(ASSIGNMENT) Pick out all lines of the entries that include the word "SilkS" and copy them.

(RECORDS SUPPLIED)

_ _ _ _ _ _ _

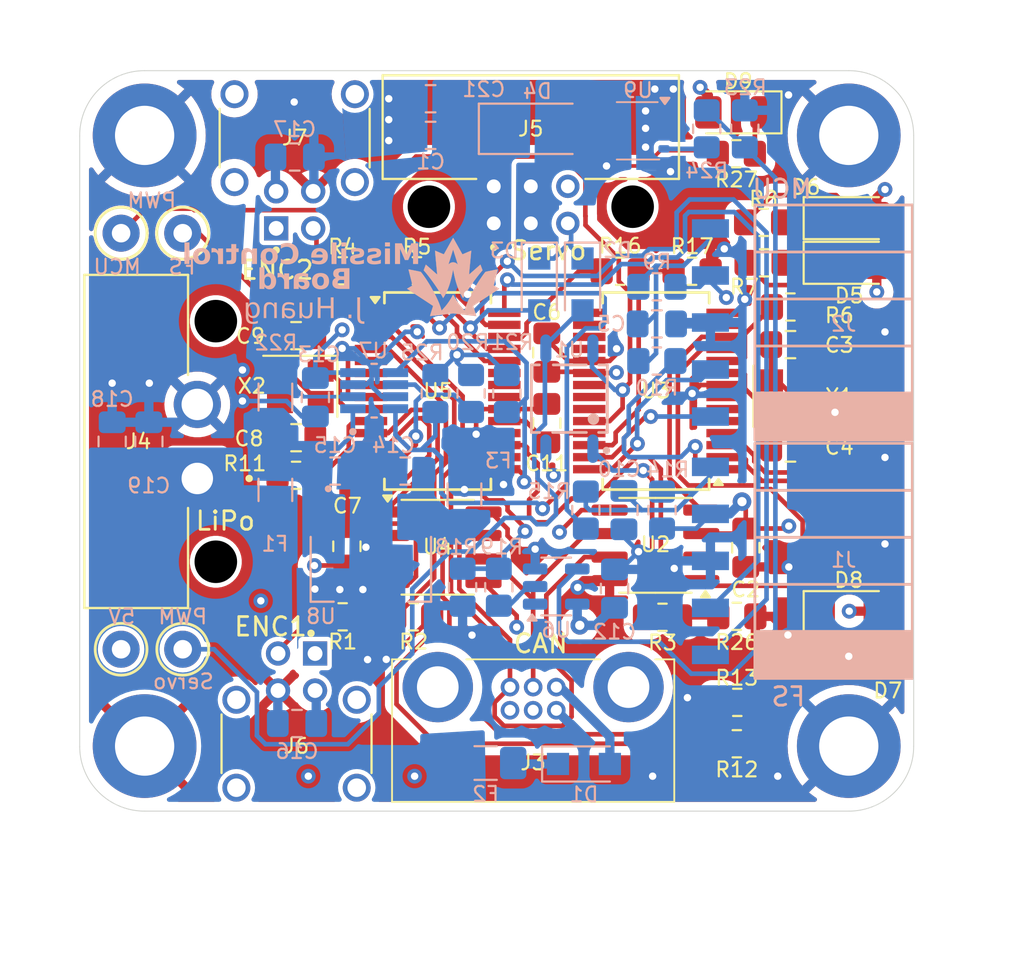
<source format=kicad_pcb>
(kicad_pcb
	(version 20240108)
	(generator "pcbnew")
	(generator_version "8.0")
	(general
		(thickness 1.6)
		(legacy_teardrops no)
	)
	(paper "A4")
	(layers
		(0 "F.Cu" signal)
		(1 "In1.Cu" signal)
		(2 "In2.Cu" signal)
		(31 "B.Cu" signal)
		(32 "B.Adhes" user "B.Adhesive")
		(33 "F.Adhes" user "F.Adhesive")
		(34 "B.Paste" user)
		(35 "F.Paste" user)
		(36 "B.SilkS" user "B.Silkscreen")
		(37 "F.SilkS" user "F.Silkscreen")
		(38 "B.Mask" user)
		(39 "F.Mask" user)
		(40 "Dwgs.User" user "User.Drawings")
		(41 "Cmts.User" user "User.Comments")
		(42 "Eco1.User" user "User.Eco1")
		(43 "Eco2.User" user "User.Eco2")
		(44 "Edge.Cuts" user)
		(45 "Margin" user)
		(46 "B.CrtYd" user "B.Courtyard")
		(47 "F.CrtYd" user "F.Courtyard")
		(48 "B.Fab" user)
		(49 "F.Fab" user)
		(50 "User.1" user)
		(51 "User.2" user)
		(52 "User.3" user)
		(53 "User.4" user)
		(54 "User.5" user)
		(55 "User.6" user)
		(56 "User.7" user)
		(57 "User.8" user)
		(58 "User.9" user)
	)
	(setup
		(stackup
			(layer "F.SilkS"
				(type "Top Silk Screen")
			)
			(layer "F.Paste"
				(type "Top Solder Paste")
			)
			(layer "F.Mask"
				(type "Top Solder Mask")
				(thickness 0.01)
			)
			(layer "F.Cu"
				(type "copper")
				(thickness 0.035)
			)
			(layer "dielectric 1"
				(type "prepreg")
				(thickness 0.1)
				(material "FR4")
				(epsilon_r 4.5)
				(loss_tangent 0.02)
			)
			(layer "In1.Cu"
				(type "copper")
				(thickness 0.035)
			)
			(layer "dielectric 2"
				(type "core")
				(thickness 1.24)
				(material "FR4")
				(epsilon_r 4.5)
				(loss_tangent 0.02)
			)
			(layer "In2.Cu"
				(type "copper")
				(thickness 0.035)
			)
			(layer "dielectric 3"
				(type "prepreg")
				(thickness 0.1)
				(material "FR4")
				(epsilon_r 4.5)
				(loss_tangent 0.02)
			)
			(layer "B.Cu"
				(type "copper")
				(thickness 0.035)
			)
			(layer "B.Mask"
				(type "Bottom Solder Mask")
				(thickness 0.01)
			)
			(layer "B.Paste"
				(type "Bottom Solder Paste")
			)
			(layer "B.SilkS"
				(type "Bottom Silk Screen")
			)
			(copper_finish "None")
			(dielectric_constraints no)
		)
		(pad_to_mask_clearance 0)
		(allow_soldermask_bridges_in_footprints no)
		(pcbplotparams
			(layerselection 0x00010fc_ffffffff)
			(plot_on_all_layers_selection 0x0000000_00000000)
			(disableapertmacros no)
			(usegerberextensions no)
			(usegerberattributes yes)
			(usegerberadvancedattributes yes)
			(creategerberjobfile yes)
			(dashed_line_dash_ratio 12.000000)
			(dashed_line_gap_ratio 3.000000)
			(svgprecision 4)
			(plotframeref no)
			(viasonmask no)
			(mode 1)
			(useauxorigin no)
			(hpglpennumber 1)
			(hpglpenspeed 20)
			(hpglpendiameter 15.000000)
			(pdf_front_fp_property_popups yes)
			(pdf_back_fp_property_popups yes)
			(dxfpolygonmode yes)
			(dxfimperialunits yes)
			(dxfusepcbnewfont yes)
			(psnegative no)
			(psa4output no)
			(plotreference yes)
			(plotvalue yes)
			(plotfptext yes)
			(plotinvisibletext no)
			(sketchpadsonfab no)
			(subtractmaskfromsilk no)
			(outputformat 1)
			(mirror no)
			(drillshape 1)
			(scaleselection 1)
			(outputdirectory "")
		)
	)
	(net 0 "")
	(net 1 "/Servo+")
	(net 2 "GND")
	(net 3 "+5V")
	(net 4 "Net-(C3-Pad1)")
	(net 5 "/Primary MCU/OSC1_MCU")
	(net 6 "/MCLR_MCU")
	(net 7 "Net-(C8-Pad1)")
	(net 8 "/Failsafe MCU/OSC1_FS")
	(net 9 "+12V")
	(net 10 "Net-(D1-A)")
	(net 11 "Net-(D1-K)")
	(net 12 "/PWM_SERVO")
	(net 13 "Net-(D2-K)")
	(net 14 "/PWM_FS")
	(net 15 "/Servo-")
	(net 16 "Net-(D5-K)")
	(net 17 "Net-(D6-K)")
	(net 18 "Net-(D7-K)")
	(net 19 "Net-(D8-K)")
	(net 20 "/ICSPDAT_MCU")
	(net 21 "/ICSPCLK_MCU")
	(net 22 "/CANL")
	(net 23 "unconnected-(J3-Pin_6-Pad6)")
	(net 24 "unconnected-(J3-Pin_5-Pad5)")
	(net 25 "/CANH")
	(net 26 "unconnected-(J5-Pin_6-Pad6)")
	(net 27 "unconnected-(J6-Pin_1-Pad1)")
	(net 28 "unconnected-(J7-Pin_1-Pad1)")
	(net 29 "Net-(U9-GATE)")
	(net 30 "/ENC1")
	(net 31 "Net-(R3-Pad2)")
	(net 32 "/FS_OVER")
	(net 33 "/ENC2")
	(net 34 "/Primary MCU/OSC2_MCU")
	(net 35 "Net-(U3-~{MCLR})")
	(net 36 "/Failsafe MCU/OSC2_FS")
	(net 37 "Net-(U5-RA1)")
	(net 38 "Net-(U5-RA0)")
	(net 39 "Net-(U5-~{MCLR})")
	(net 40 "Net-(U5-RB5)")
	(net 41 "/Failsafe MCU/FS_MCU")
	(net 42 "/Failsafe MCU/FET")
	(net 43 "Net-(R19-Pad2)")
	(net 44 "/Failsafe MCU/SCL_FS")
	(net 45 "/Failsafe MCU/SDA_FS")
	(net 46 "Net-(R23-Pad1)")
	(net 47 "/ALERT")
	(net 48 "/PWM_MCU")
	(net 49 "/Primary MCU/CAN_RX_MCU")
	(net 50 "/Primary MCU/CAN_TX_MCU")
	(net 51 "unconnected-(U3-RB2-Pad23)")
	(net 52 "unconnected-(U3-RC4-Pad15)")
	(net 53 "unconnected-(U3-RB0-Pad21)")
	(net 54 "unconnected-(U3-RB1-Pad22)")
	(net 55 "unconnected-(U3-RA2-Pad4)")
	(net 56 "unconnected-(U3-RC5-Pad16)")
	(net 57 "unconnected-(U3-RA3-Pad5)")
	(net 58 "unconnected-(U3-RC7-Pad18)")
	(net 59 "unconnected-(U3-RA4-Pad6)")
	(net 60 "unconnected-(U3-RA5-Pad7)")
	(net 61 "unconnected-(U3-RC6-Pad17)")
	(net 62 "/Failsafe MCU/CAN_TX_FS")
	(net 63 "/Failsafe MCU/CAN_RX_FS")
	(net 64 "unconnected-(U5-RA4-Pad6)")
	(net 65 "unconnected-(U5-RB1-Pad22)")
	(net 66 "unconnected-(U5-RC7-Pad18)")
	(net 67 "unconnected-(U5-RA5-Pad7)")
	(net 68 "unconnected-(U5-RA3-Pad5)")
	(net 69 "unconnected-(U5-RC2-Pad13)")
	(net 70 "unconnected-(U5-RB2-Pad23)")
	(net 71 "unconnected-(U6-NC-Pad1)")
	(net 72 "/Batt+")
	(net 73 "/ENC1_IN")
	(net 74 "/ENC2_IN")
	(net 75 "Net-(U3-RA1)")
	(net 76 "Net-(U3-RA0)")
	(net 77 "unconnected-(U3-RC3-Pad14)")
	(net 78 "unconnected-(U3-RC2-Pad13)")
	(net 79 "unconnected-(U5-RB0-Pad21)")
	(net 80 "/Power/LDO_OUT")
	(net 81 "Net-(D9-K)")
	(net 82 "/Failsafe MCU/MCLR_FS")
	(net 83 "/Failsafe MCU/ICSPCLK_FS")
	(net 84 "/Failsafe MCU/ICSPDAT_FS")
	(footprint "MountingHole:MountingHole_3.2mm_M3_DIN965_Pad" (layer "F.Cu") (at 153.9494 93.4974))
	(footprint "LED_SMD:LED_1206_3216Metric_Pad1.42x1.75mm_HandSolder" (layer "F.Cu") (at 191.9986 88.6714))
	(footprint "Capacitor_SMD:C_0805_2012Metric_Pad1.18x1.45mm_HandSolder" (layer "F.Cu") (at 186.4106 82.7786 -90))
	(footprint "Crystal:Crystal_SMD_Abracon_ABM8G-4Pin_3.2x2.5mm" (layer "F.Cu") (at 188.8236 74.5934))
	(footprint "canhw_footprints:HARWIN_M80-5400642" (layer "F.Cu") (at 174.8028 60.055351 180))
	(footprint "TestPoint:TestPoint_Keystone_5000-5004_Miniature" (layer "F.Cu") (at 156.0068 88.265))
	(footprint "TestPoint:TestPoint_Keystone_5000-5004_Miniature" (layer "F.Cu") (at 156.0068 65.786))
	(footprint "Resistor_SMD:R_0805_2012Metric_Pad1.20x1.40mm_HandSolder" (layer "F.Cu") (at 168.656 67.818))
	(footprint "Capacitor_SMD:C_0805_2012Metric_Pad1.18x1.45mm_HandSolder" (layer "F.Cu") (at 162.1282 71.3232 180))
	(footprint "Capacitor_SMD:C_0805_2012Metric_Pad1.18x1.45mm_HandSolder" (layer "F.Cu") (at 162.1282 76.835))
	(footprint "Resistor_SMD:R_0805_2012Metric_Pad1.20x1.40mm_HandSolder" (layer "F.Cu") (at 188.8236 69.7738))
	(footprint "MountingHole:MountingHole_3.2mm_M3_DIN965_Pad" (layer "F.Cu") (at 153.9494 60.5028))
	(footprint "Resistor_SMD:R_0805_2012Metric_Pad1.20x1.40mm_HandSolder" (layer "F.Cu") (at 168.4782 86.5124))
	(footprint "Capacitor_SMD:C_0805_2012Metric_Pad1.18x1.45mm_HandSolder" (layer "F.Cu") (at 175.6664 76.0476 -90))
	(footprint "LED_SMD:LED_1206_3216Metric_Pad1.42x1.75mm_HandSolder" (layer "F.Cu") (at 191.9986 86.2584))
	(footprint "MountingHole:MountingHole_3.2mm_M3_DIN965_Pad" (layer "F.Cu") (at 191.9732 93.4974))
	(footprint "Resistor_SMD:R_0805_2012Metric_Pad1.20x1.40mm_HandSolder" (layer "F.Cu") (at 187.3758 65.2018 180))
	(footprint "Capacitor_SMD:C_0805_2012Metric_Pad1.18x1.45mm_HandSolder" (layer "F.Cu") (at 188.8236 77.3938))
	(footprint "Capacitor_SMD:C_0805_2012Metric_Pad1.18x1.45mm_HandSolder" (layer "F.Cu") (at 175.6664 72.2376 90))
	(footprint "Resistor_SMD:R_0805_2012Metric_Pad1.20x1.40mm_HandSolder" (layer "F.Cu") (at 185.9026 61.4934 180))
	(footprint "Resistor_SMD:R_0805_2012Metric_Pad1.20x1.40mm_HandSolder" (layer "F.Cu") (at 179.6288 67.8434 180))
	(footprint "Resistor_SMD:R_0805_2012Metric_Pad1.20x1.40mm_HandSolder" (layer "F.Cu") (at 185.928 86.487))
	(footprint "Resistor_SMD:R_0805_2012Metric_Pad1.20x1.40mm_HandSolder" (layer "F.Cu") (at 185.9534 91.1352 180))
	(footprint "Resistor_SMD:R_0805_2012Metric_Pad1.20x1.40mm_HandSolder" (layer "F.Cu") (at 164.6428 86.5124))
	(footprint "Capacitor_SMD:C_0805_2012Metric_Pad1.18x1.45mm_HandSolder" (layer "F.Cu") (at 188.8236 71.8058 180))
	(footprint "Resistor_SMD:R_0805_2012Metric_Pad1.20x1.40mm_HandSolder" (layer "F.Cu") (at 187.4012 67.3862 180))
	(footprint "Package_SO:SOIC-8_3.9x4.9mm_P1.27mm" (layer "F.Cu") (at 169.7736 82.7532))
	(footprint "Capacitor_SMD:C_0805_2012Metric_Pad1.18x1.45mm_HandSolder" (layer "F.Cu") (at 164.8714 82.7024 90))
	(footprint "Resistor_SMD:R_0805_2012Metric_Pad1.20x1.40mm_HandSolder" (layer "F.Cu") (at 181.9148 86.5378 180))
	(footprint "LED_SMD:LED_1206_3216Metric_Pad1.42x1.75mm_HandSolder" (layer "F.Cu") (at 191.9986 64.9732))
	(footprint "Package_SO:SOIC-8_3.9x4.9mm_P1.27mm" (layer "F.Cu") (at 181.5338 82.6516 180))
	(footprint "canhw_footprints:HARWIN_M80-5000000M5-02-333-00-000" (layer "F.Cu") (at 156.7942 77.0382 -90))
	(footprint "TestPoint:TestPoint_Keystone_5000-5004_Miniature" (layer "F.Cu") (at 152.6794 88.265))
	(footprint "Resistor_SMD:R_0805_2012Metric_Pad1.20x1.40mm_HandSolder" (layer "F.Cu") (at 162.1282 78.867 180))
	(footprint "Resistor_SMD:R_0805_2012Metric_Pad1.20x1.40mm_HandSolder" (layer "F.Cu") (at 185.928 93.3704 180))
	(footprint "canhw_footprints:HARWIN_M80-8510442" (layer "F.Cu") (at 162.1536 93.3704))
	(footprint "MountingHole:MountingHole_3.2mm_M3_DIN965_Pad" (layer "F.Cu") (at 191.9732 60.5028))
	(footprint "Package_SO:SSOP-28_5.3x10.2mm_P0.65mm" (layer "F.Cu") (at 181.5592 74.314 180))
	(footprint "TestPoint:TestPoint_Keystone_5000-5004_Miniature"
		(layer "F.Cu")
		(uuid "d2a0b3b2-cccf-4a77-b74f-74cc1d7e9318")
		(at 152.6794 65.786)
		(descr "Keystone Miniature THM Test Point 5000-5004, http://www.keyelco.com/product-pdf.cfm?p=1309")
		(tags "Through Hole Mount Test Points")
		(property "Reference" "TP3"
			(at 0 -2.5 0)
			(layer "F.SilkS")
			(hide ye
... [863598 chars truncated]
</source>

_ _ _ _ _ _ _

(OUTPUT BELOW)
		(36 "B.SilkS" user "B.Silkscreen")
		(37 "F.SilkS" user "F.Silkscreen")
			(layer "F.SilkS"
			(layer "B.SilkS"
			(layer "F.SilkS")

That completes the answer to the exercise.